Skip the images and restate every line of the records exactly.

**SUPPLIED ENTRIES**:
------------
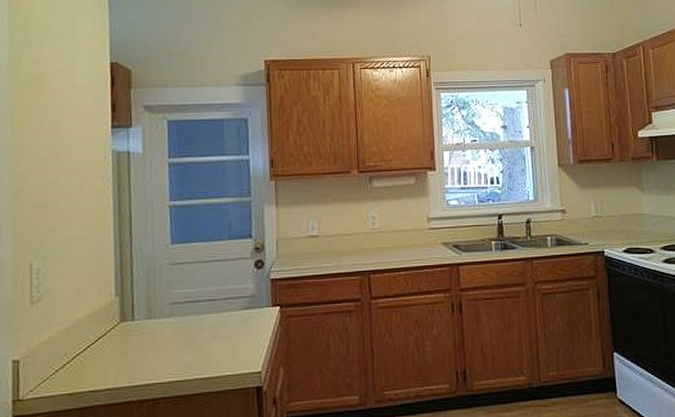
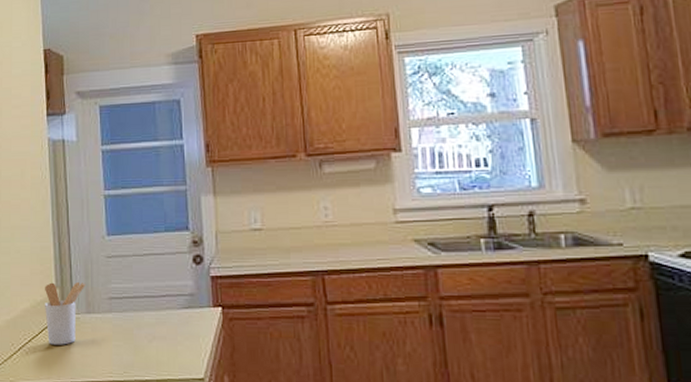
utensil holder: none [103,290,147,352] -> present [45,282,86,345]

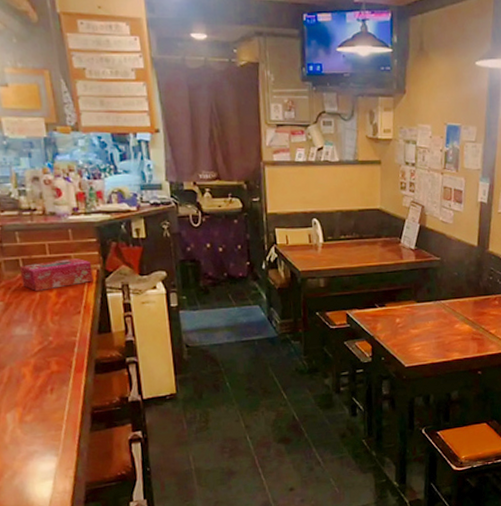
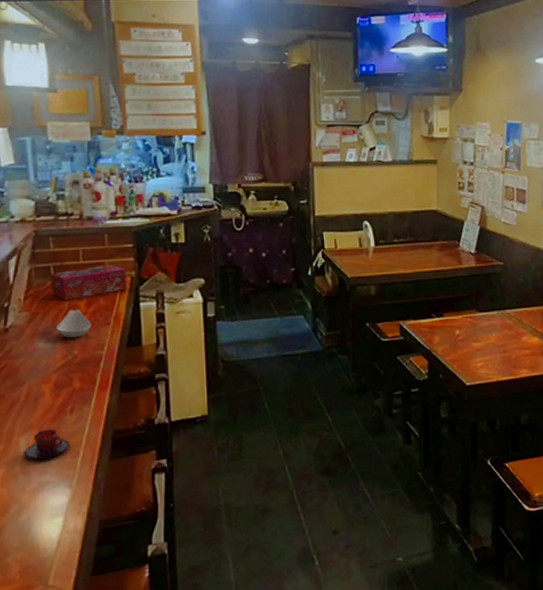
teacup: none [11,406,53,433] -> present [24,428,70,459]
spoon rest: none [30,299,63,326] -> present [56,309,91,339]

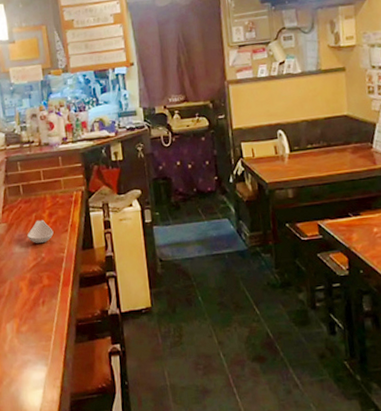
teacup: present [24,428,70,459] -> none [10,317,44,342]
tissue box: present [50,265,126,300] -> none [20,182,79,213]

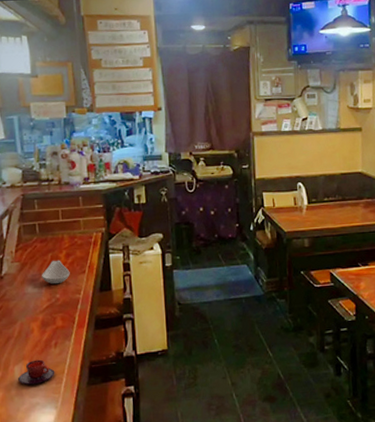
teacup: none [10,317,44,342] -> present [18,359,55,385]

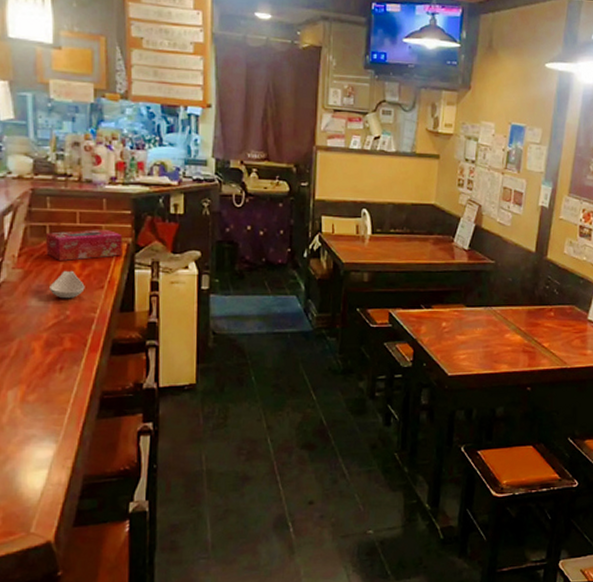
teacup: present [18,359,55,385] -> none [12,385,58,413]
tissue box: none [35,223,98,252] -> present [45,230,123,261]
------------
**EXPECTED OUTPUT**:
utensil holder: none [103,290,147,352] -> present [45,282,86,345]

teacup: none [11,406,53,433] -> present [24,428,70,459]
spoon rest: none [30,299,63,326] -> present [56,309,91,339]

teacup: present [24,428,70,459] -> none [10,317,44,342]
tissue box: present [50,265,126,300] -> none [20,182,79,213]

teacup: none [10,317,44,342] -> present [18,359,55,385]

teacup: present [18,359,55,385] -> none [12,385,58,413]
tissue box: none [35,223,98,252] -> present [45,230,123,261]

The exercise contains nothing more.